Send back the records exactly as written, with no images.

---

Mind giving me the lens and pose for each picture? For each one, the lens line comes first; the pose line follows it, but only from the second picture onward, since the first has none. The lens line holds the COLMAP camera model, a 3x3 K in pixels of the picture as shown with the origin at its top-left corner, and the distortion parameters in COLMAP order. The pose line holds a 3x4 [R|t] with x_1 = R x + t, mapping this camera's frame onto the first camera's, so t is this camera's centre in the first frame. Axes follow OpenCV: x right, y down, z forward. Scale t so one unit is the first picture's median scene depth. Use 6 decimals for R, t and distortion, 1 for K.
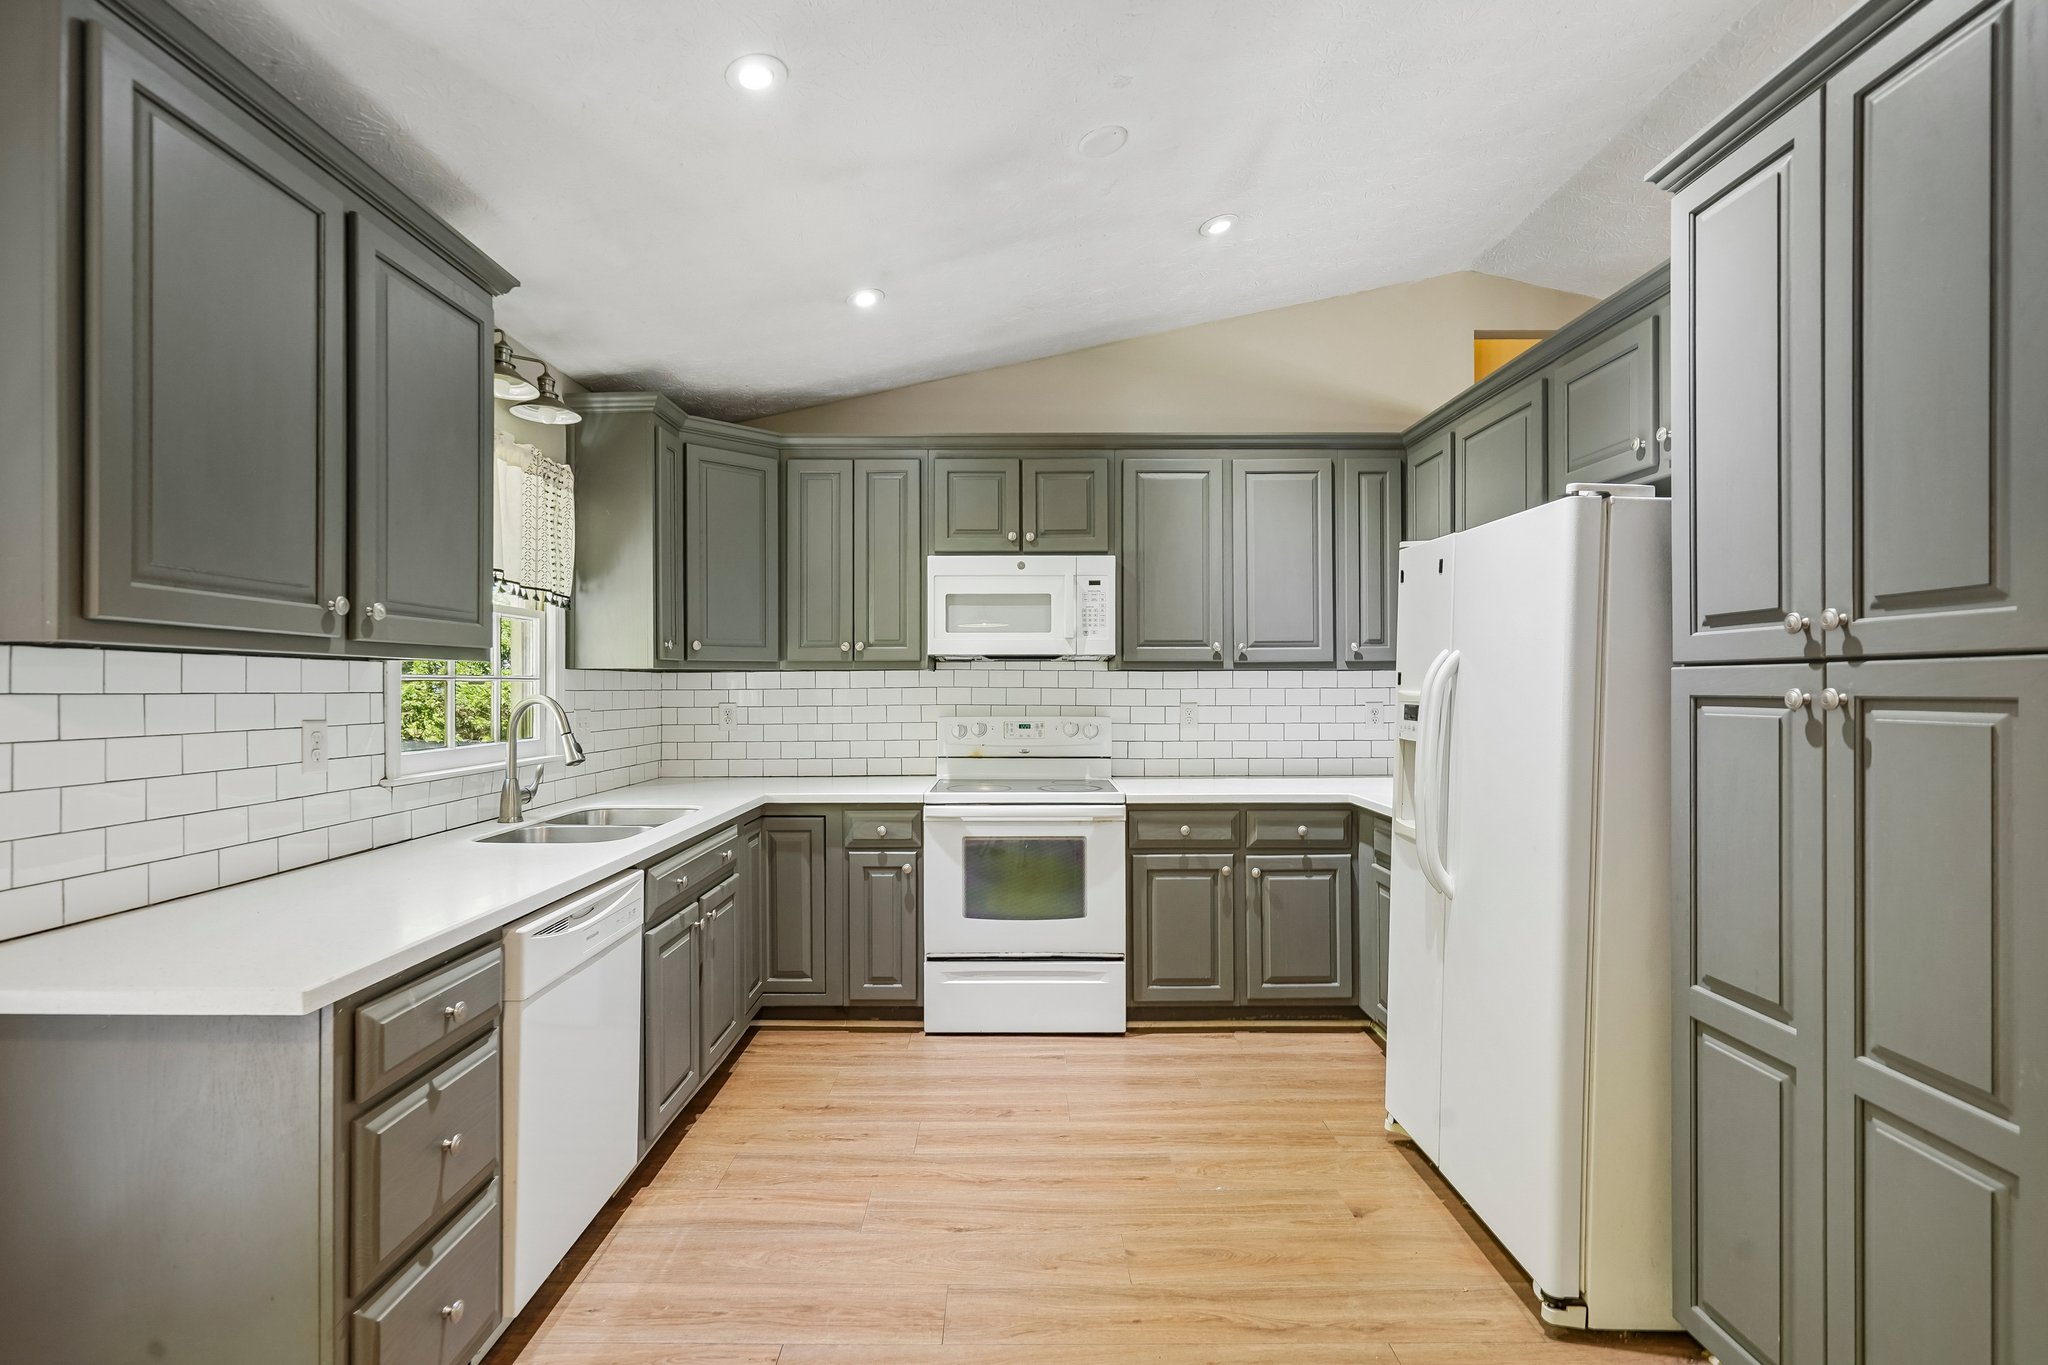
lens RADIAL K [[958.8, 0, 1013.2], [0, 958.8, 686.5], [0, 0, 1]] dist [-0.001095, 0.000753]
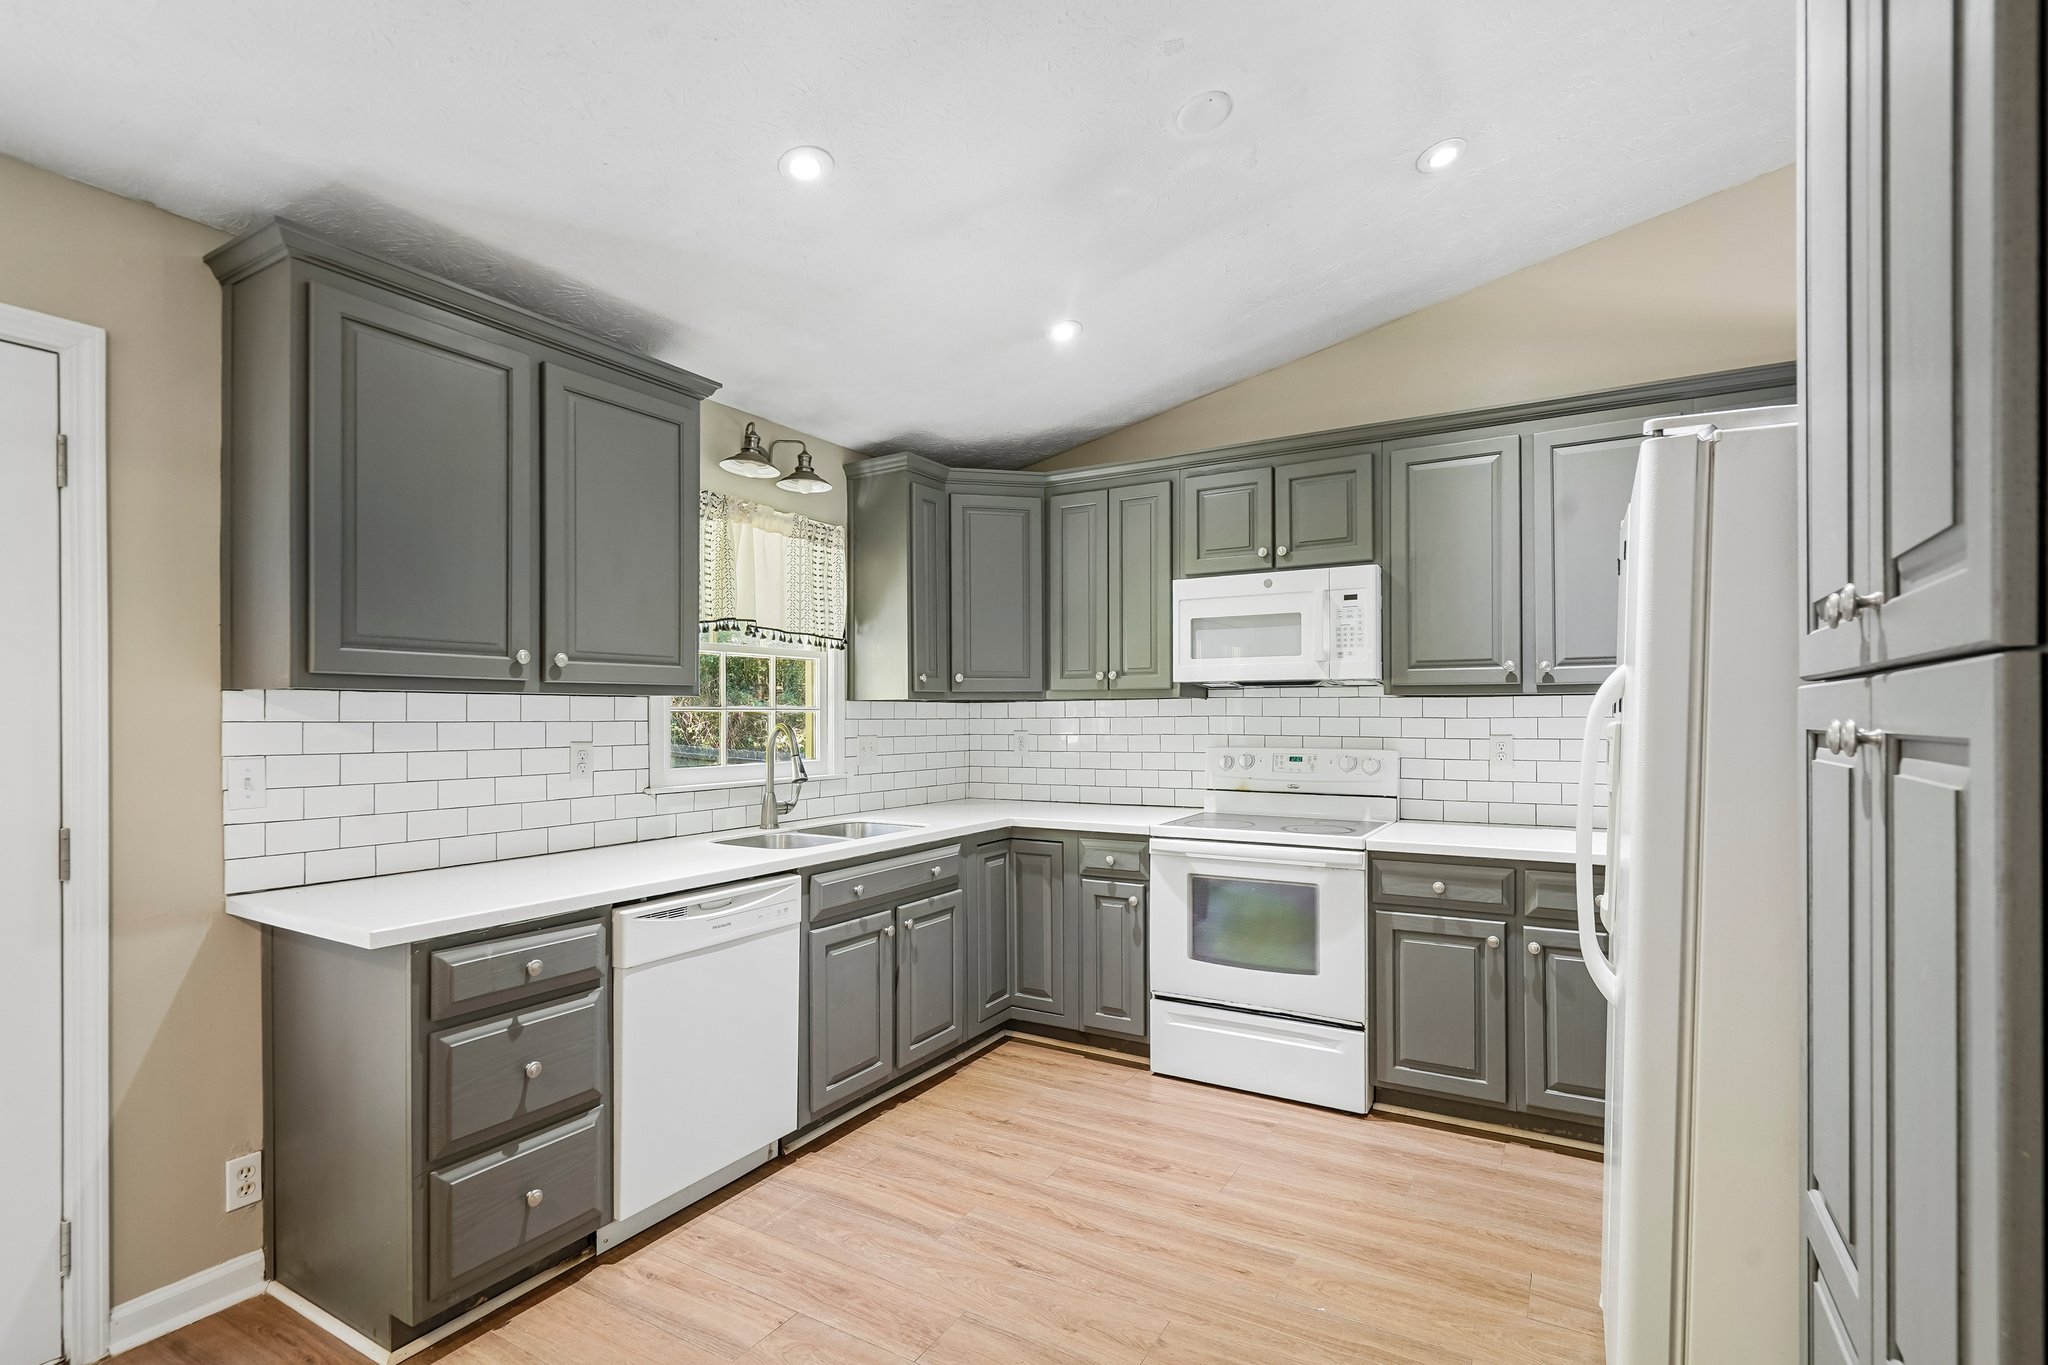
lens RADIAL K [[962.8, 0, 1028.3], [0, 962.8, 714.8], [0, 0, 1]] dist [-0.000745, 0.000906]
pose [[0.863088, -0.000916, -0.505053, 0.301850], [0.001240, 0.999999, 0.000306, -0.001262], [0.505052, -0.000890, 0.863088, 0.097750]]
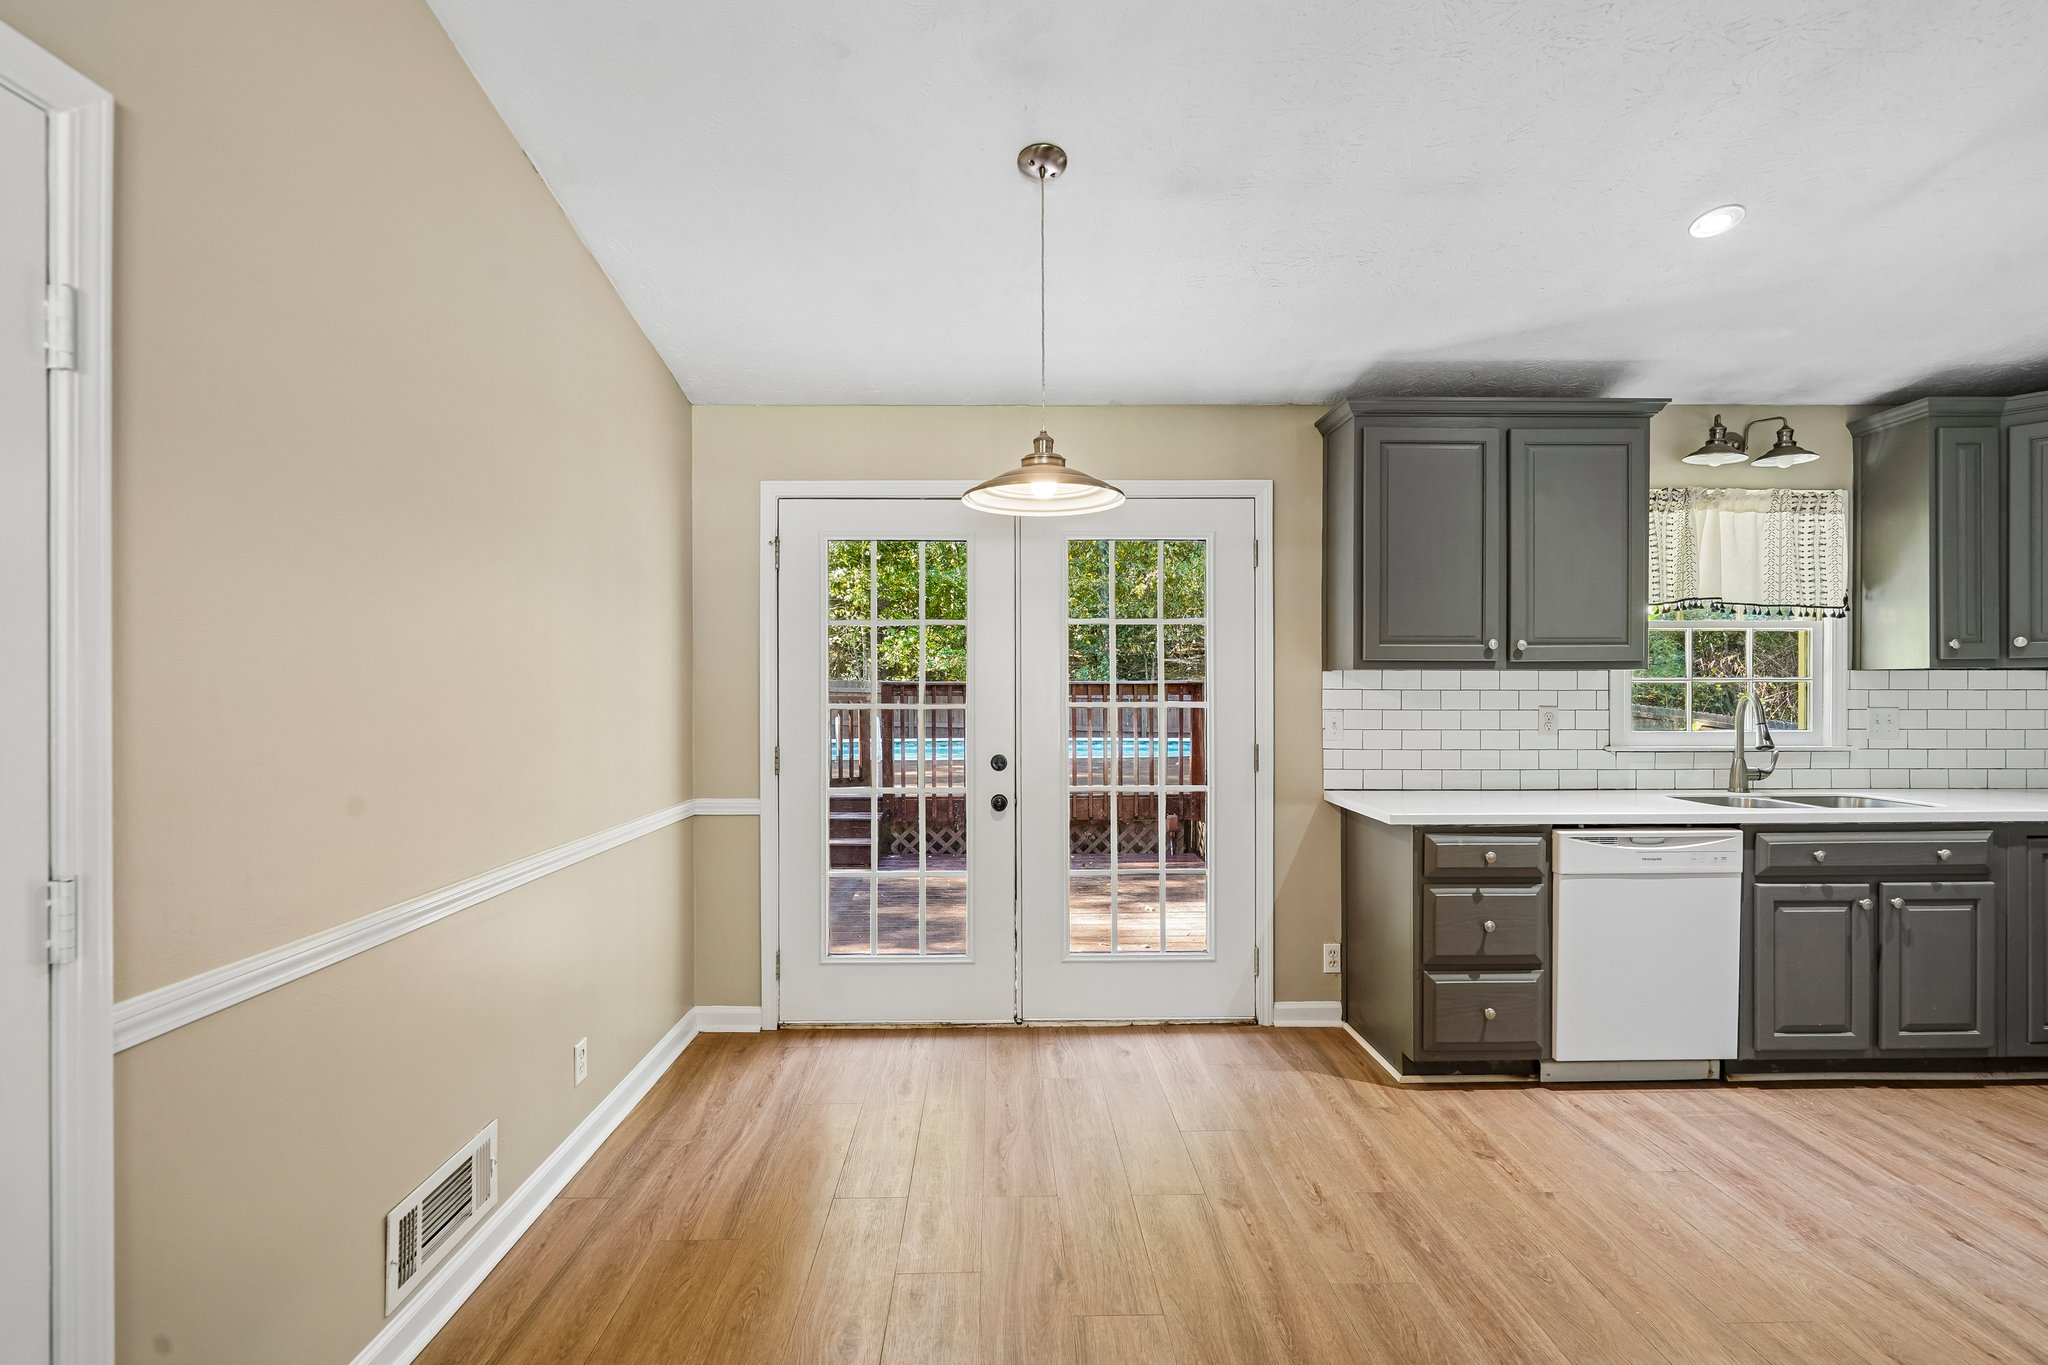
lens RADIAL K [[956.5, 0, 1016.5], [0, 956.5, 692.0], [0, 0, 1]] dist [-0.001436, 0.000467]
pose [[0.020071, 0.006694, -0.999776, 0.598896], [0.001193, 0.999977, 0.006720, -0.001597], [0.999798, -0.001327, 0.020063, 0.008629]]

---

● RESULT FOR THIS TASK:
Mind giving me the lens and pose for each picture? For each one, the lens line comes first; the pose line follows it, but only from the second picture onward, since the first has none. The lens line holds the COLMAP camera model, a 3x3 K in pixels of the picture as shown with the origin at its top-left corner, and the distortion parameters in COLMAP order. The pose line holds a 3x4 [R|t] with x_1 = R x + t, mapping this camera's frame onto the first camera's, so t is this camera's centre in the first frame. Axes follow OpenCV: x right, y down, z forward. Scale t so one unit is the first picture's median scene depth. Use 6 decimals for R, t and distortion, 1 for K.
lens RADIAL K [[958.8, 0, 1013.2], [0, 958.8, 686.5], [0, 0, 1]] dist [-0.001095, 0.000753]
lens RADIAL K [[962.8, 0, 1028.3], [0, 962.8, 714.8], [0, 0, 1]] dist [-0.000745, 0.000906]
pose [[0.863088, -0.000916, -0.505053, 0.301850], [0.001240, 0.999999, 0.000306, -0.001262], [0.505052, -0.000890, 0.863088, 0.097750]]
lens RADIAL K [[956.5, 0, 1016.5], [0, 956.5, 692.0], [0, 0, 1]] dist [-0.001436, 0.000467]
pose [[0.020071, 0.006694, -0.999776, 0.598896], [0.001193, 0.999977, 0.006720, -0.001597], [0.999798, -0.001327, 0.020063, 0.008629]]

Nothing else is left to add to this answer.